This hasn’t stopped tenants from embracing new, high-quality of space, however. Given the options on the table, and the need for environments that are both functional for workers and attractive to clients, many companies are willing to embrace the higher development costs.
“Office users are prioritizing flexible, functional spaces that support their corporate culture and help retain staff, over the per-square-foot cost of the space,” said Ashley Soames, a senior associate in Avison Young’s Lethbridge office. “Successful landlords are taking this shift in mentality into account and are actively investing in their spaces.”

Speculation stifled 

Upgrades have also been a point of interest in Winnipeg, where lobby improvements and the addition of onsite amenities have sought to make properties more appealing to tenants. But with vacancies continuing to rise, topping 14 per cent in the second quarter, many landlords are also offering generous improvement allowances to coax tenants into – and upgrade – older space.

Class C space currently averages about $20 a square foot, and with sky-high construction costs, many landlords are unwilling to undertake upgrades on spec because tenants always have a cheaper option.

“When new construction justifies $35 plus, you can see why there’s such a gap on even trying to refurbish some of these buildings,” says Sean Kliewer, senior vice-president with Colliers in Winnipeg. “When you have supply as an issue already, it makes it challenging. Why would a tenant do that? If they could pay $20 a square foot, why would they pay $35?”

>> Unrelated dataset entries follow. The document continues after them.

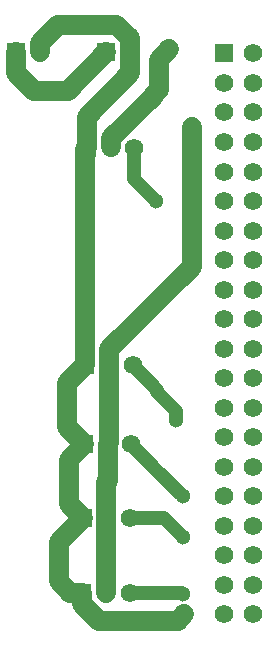
<source format=gbr>
G04*
G04 #@! TF.GenerationSoftware,Altium Limited,Altium Designer,24.5.2 (23)*
G04*
G04 Layer_Physical_Order=2*
G04 Layer_Color=16711680*
%FSLAX44Y44*%
%MOMM*%
G71*
G04*
G04 #@! TF.SameCoordinates,B971CA3B-A222-4AFF-BBFA-218D2BC303AB*
G04*
G04*
G04 #@! TF.FilePolarity,Positive*
G04*
G01*
G75*
%ADD10C,1.7000*%
%ADD11C,1.2000*%
%ADD13R,1.5750X1.5750*%
%ADD14C,1.5750*%
%ADD15R,1.5750X1.5750*%
%ADD16C,1.3000*%
D10*
X746640Y641350D02*
X751840Y646550D01*
X679498Y641350D02*
X746640D01*
X665800Y655048D02*
X679498Y641350D01*
X687070Y790551D02*
X687880Y791361D01*
Y857210D02*
X688340Y857670D01*
X687880Y791361D02*
Y857210D01*
X652780Y804841D02*
X667070Y790551D01*
X652780Y842110D02*
X668340Y857670D01*
X652780Y804841D02*
Y842110D01*
X654050Y777531D02*
X667070Y790551D01*
X730250Y1116330D02*
X739140Y1125220D01*
X730250Y1090930D02*
Y1116330D01*
X726440Y1087120D02*
X730250Y1090930D01*
X726440Y1085850D02*
Y1087120D01*
X690328Y1049737D02*
X726440Y1085850D01*
X758190Y941070D02*
Y1059180D01*
X688531Y871411D02*
X758190Y941070D01*
X688531Y857861D02*
Y871411D01*
X685991Y664821D02*
Y758741D01*
X687070Y759819D02*
Y790551D01*
X685991Y758741D02*
X687070Y759819D01*
X655538Y664630D02*
X665800D01*
X645580Y674588D02*
Y707597D01*
X665991Y728009D01*
X645580Y674588D02*
X655538Y664630D01*
X665800Y655048D02*
Y664630D01*
X654050Y739950D02*
X665991Y728009D01*
X654050Y739950D02*
Y777531D01*
X669290Y1042140D02*
Y1068070D01*
X706120Y1104900D01*
X668340Y1040550D02*
X669610Y1041820D01*
X668340Y1011320D02*
Y1040550D01*
Y857670D02*
Y1011320D01*
X690328Y1042538D02*
Y1049737D01*
X706120Y1104900D02*
Y1122680D01*
X694623Y1145540D02*
X705660Y1134503D01*
X645160Y1145540D02*
X694623D01*
X629920Y1130300D02*
X645160Y1145540D01*
X629920Y1122680D02*
Y1130300D01*
X624756Y1089744D02*
X653184D01*
X609920Y1104580D02*
Y1122680D01*
Y1104580D02*
X624756Y1089744D01*
X653184D02*
X686120Y1122680D01*
X705660Y1122422D02*
Y1134503D01*
D11*
X750150Y664630D02*
X750570Y664210D01*
X705800Y664630D02*
X750150D01*
X669290Y1042140D02*
X669610Y1041820D01*
X709610Y1015050D02*
X727710Y996950D01*
X709610Y1015050D02*
Y1041820D01*
X689610D02*
X690328Y1042538D01*
X668340Y1011320D02*
X669610Y1012590D01*
X688340Y857670D02*
X688531Y857861D01*
X728491Y768839D02*
Y769130D01*
X707070Y790551D02*
X728491Y769130D01*
Y768839D02*
X750780Y746550D01*
X734910Y728130D02*
X750570Y712470D01*
X724969Y728130D02*
X734910D01*
X724848Y728009D02*
X724969Y728130D01*
X705991Y728009D02*
X724848D01*
X729062Y835258D02*
Y836948D01*
X708340Y857670D02*
X729062Y836948D01*
Y835258D02*
X745267Y819053D01*
Y811543D02*
Y819053D01*
X809542Y1122268D02*
X810260Y1121550D01*
D13*
X668340Y857670D02*
D03*
X667070Y790551D02*
D03*
X665991Y728009D02*
D03*
X665800Y664630D02*
D03*
X669610Y1041820D02*
D03*
X686120Y1122680D02*
D03*
X609920D02*
D03*
D14*
X688340Y857670D02*
D03*
X708340D02*
D03*
X687070Y790551D02*
D03*
X707070D02*
D03*
X685991Y728009D02*
D03*
X705991D02*
D03*
X685800Y664630D02*
D03*
X705800D02*
D03*
X689610Y1041820D02*
D03*
X709610D02*
D03*
X706120Y1122680D02*
D03*
X629920D02*
D03*
X810260Y1121550D02*
D03*
X785260Y1096550D02*
D03*
X810260D02*
D03*
X785260Y1071550D02*
D03*
X810260D02*
D03*
X785260Y1046550D02*
D03*
X810260D02*
D03*
X785260Y1021550D02*
D03*
X810260D02*
D03*
X785260Y996550D02*
D03*
X810260D02*
D03*
X785260Y971550D02*
D03*
X810260D02*
D03*
X785260Y946550D02*
D03*
X810260D02*
D03*
X785260Y921550D02*
D03*
X810260D02*
D03*
X785260Y896550D02*
D03*
X810260D02*
D03*
X785260Y871550D02*
D03*
X810260D02*
D03*
X785260Y846550D02*
D03*
X810260D02*
D03*
X785260Y821550D02*
D03*
X810260D02*
D03*
X785260Y796550D02*
D03*
X810260D02*
D03*
X785260Y771550D02*
D03*
X810260D02*
D03*
X785260Y746550D02*
D03*
X810260D02*
D03*
X785260Y721550D02*
D03*
X810260D02*
D03*
X785260Y696550D02*
D03*
X810260D02*
D03*
X785260Y671550D02*
D03*
X810260D02*
D03*
X785260Y646550D02*
D03*
X810260D02*
D03*
D15*
X785260Y1121550D02*
D03*
D16*
X739140Y1125220D02*
D03*
X758190Y1059180D02*
D03*
X750570Y664210D02*
D03*
X727710Y996950D02*
D03*
X750780Y746550D02*
D03*
X750570Y712470D02*
D03*
X751840Y646550D02*
D03*
X745267Y811543D02*
D03*
M02*

</source>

Colliers believes the city needs a conversion and demolition incentive program similar to Calgary’s, supporting the removal of office buildings unsuitable for conversion, while supporting the development of space for alternative uses, including schools, hotels and housing.

Kliewer says construction costs will be key to addressing the issue of older space in the city, which some say could drag on vacancies for up to a decade.

“The construction is going to be key to how this resolves itself, because I know some developers and other people are just sitting on the sidelines until Contractor A, B, and C get a little bit more reasonable,” Kliewer said. “The numbers just don’t make sense, so there’s going to be a pause.”